══ GIVEN DATA

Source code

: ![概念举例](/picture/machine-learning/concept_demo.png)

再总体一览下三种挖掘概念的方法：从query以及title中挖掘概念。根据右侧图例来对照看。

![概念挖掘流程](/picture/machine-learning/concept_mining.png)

════
══ GIVEN DATA

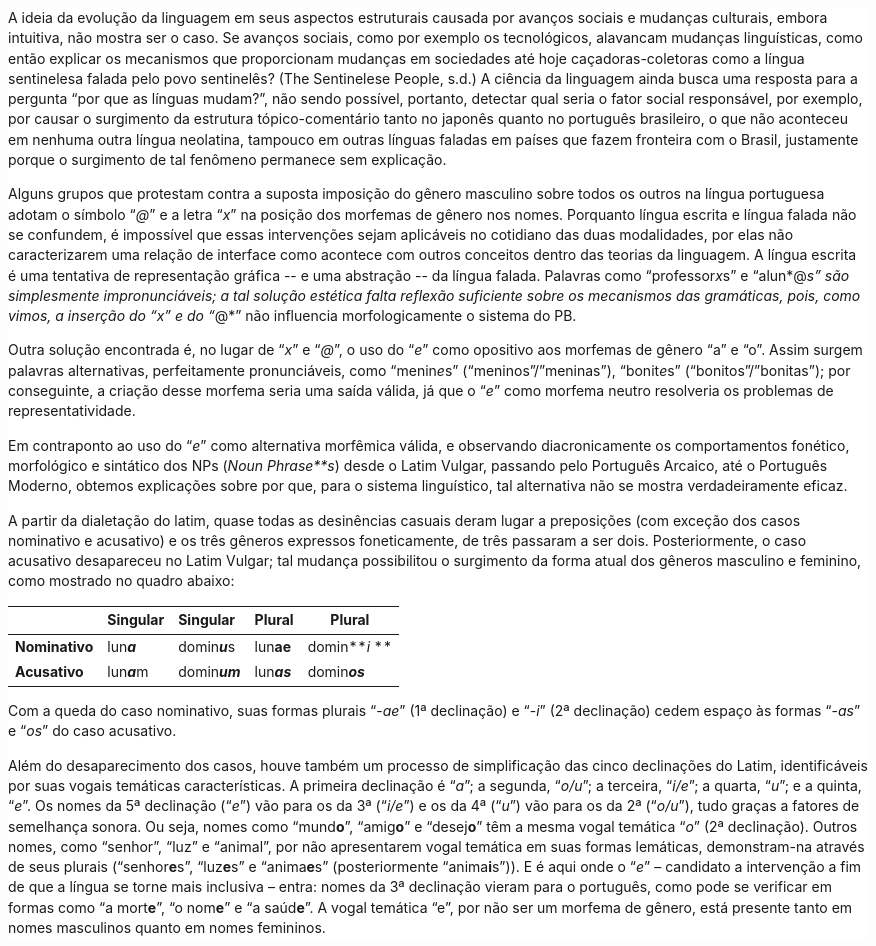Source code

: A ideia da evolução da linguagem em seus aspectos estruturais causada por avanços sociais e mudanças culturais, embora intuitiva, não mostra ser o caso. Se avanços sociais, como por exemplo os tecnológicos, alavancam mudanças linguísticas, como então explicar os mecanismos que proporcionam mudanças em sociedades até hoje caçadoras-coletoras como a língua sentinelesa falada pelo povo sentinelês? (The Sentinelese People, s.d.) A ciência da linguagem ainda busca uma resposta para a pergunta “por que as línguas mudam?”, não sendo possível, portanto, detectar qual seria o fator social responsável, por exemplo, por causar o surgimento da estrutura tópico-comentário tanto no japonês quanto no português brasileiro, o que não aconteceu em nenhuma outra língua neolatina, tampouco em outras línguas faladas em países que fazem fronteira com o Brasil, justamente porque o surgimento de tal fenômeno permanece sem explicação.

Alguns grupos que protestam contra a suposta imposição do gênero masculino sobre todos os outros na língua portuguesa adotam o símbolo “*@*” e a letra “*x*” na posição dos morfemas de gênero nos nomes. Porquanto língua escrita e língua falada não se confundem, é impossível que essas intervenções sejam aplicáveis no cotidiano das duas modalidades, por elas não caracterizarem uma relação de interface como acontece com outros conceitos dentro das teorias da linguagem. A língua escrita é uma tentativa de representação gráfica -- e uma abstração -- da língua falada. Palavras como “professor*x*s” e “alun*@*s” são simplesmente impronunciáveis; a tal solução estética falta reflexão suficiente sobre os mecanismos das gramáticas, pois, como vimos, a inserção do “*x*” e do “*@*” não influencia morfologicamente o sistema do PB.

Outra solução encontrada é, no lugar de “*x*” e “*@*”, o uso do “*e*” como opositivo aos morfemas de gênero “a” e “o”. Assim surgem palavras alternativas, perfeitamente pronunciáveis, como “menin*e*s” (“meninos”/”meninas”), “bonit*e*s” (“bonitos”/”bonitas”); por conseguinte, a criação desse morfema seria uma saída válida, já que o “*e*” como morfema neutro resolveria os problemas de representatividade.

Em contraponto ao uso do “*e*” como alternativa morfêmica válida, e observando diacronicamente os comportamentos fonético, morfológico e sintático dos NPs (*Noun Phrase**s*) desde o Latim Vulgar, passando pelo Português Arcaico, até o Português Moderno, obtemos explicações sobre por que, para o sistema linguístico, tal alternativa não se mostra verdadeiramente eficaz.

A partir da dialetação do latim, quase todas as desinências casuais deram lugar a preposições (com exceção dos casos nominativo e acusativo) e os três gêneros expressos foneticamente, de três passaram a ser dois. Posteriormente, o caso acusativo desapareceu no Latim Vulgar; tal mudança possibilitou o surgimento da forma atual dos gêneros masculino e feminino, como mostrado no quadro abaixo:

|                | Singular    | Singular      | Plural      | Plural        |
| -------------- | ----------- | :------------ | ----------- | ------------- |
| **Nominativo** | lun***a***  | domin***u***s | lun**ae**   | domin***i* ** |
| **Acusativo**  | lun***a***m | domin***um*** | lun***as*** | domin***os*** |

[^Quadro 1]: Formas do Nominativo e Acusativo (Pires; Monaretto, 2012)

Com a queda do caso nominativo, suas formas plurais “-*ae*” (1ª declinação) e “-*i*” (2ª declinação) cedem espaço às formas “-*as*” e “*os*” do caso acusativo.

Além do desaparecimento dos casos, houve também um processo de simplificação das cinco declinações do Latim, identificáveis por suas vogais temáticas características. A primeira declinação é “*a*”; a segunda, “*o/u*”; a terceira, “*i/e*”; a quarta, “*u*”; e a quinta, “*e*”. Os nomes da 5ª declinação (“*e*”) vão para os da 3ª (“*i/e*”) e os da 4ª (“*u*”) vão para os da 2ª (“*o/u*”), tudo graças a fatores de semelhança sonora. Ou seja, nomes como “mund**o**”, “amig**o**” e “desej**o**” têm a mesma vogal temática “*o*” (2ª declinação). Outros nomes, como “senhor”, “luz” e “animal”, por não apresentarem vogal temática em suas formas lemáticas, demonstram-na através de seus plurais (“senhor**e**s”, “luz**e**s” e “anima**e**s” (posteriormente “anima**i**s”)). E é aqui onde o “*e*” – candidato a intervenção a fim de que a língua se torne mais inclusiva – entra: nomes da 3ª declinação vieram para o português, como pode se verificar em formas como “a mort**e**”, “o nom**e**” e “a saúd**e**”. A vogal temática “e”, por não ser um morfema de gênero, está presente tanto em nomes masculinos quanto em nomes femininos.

════

**DIRECTIONS FOR THIS TASK**
Quote the lines from the one containing "[^Quadro 1]: Formas" through the one containing "Com a queda", reproducing them exactly.

**EXERCISE RESULT**
[^Quadro 1]: Formas do Nominativo e Acusativo (Pires; Monaretto, 2012)

Com a queda do caso nominativo, suas formas plurais “-*ae*” (1ª declinação) e “-*i*” (2ª declinação) cedem espaço às formas “-*as*” e “*os*” do caso acusativo.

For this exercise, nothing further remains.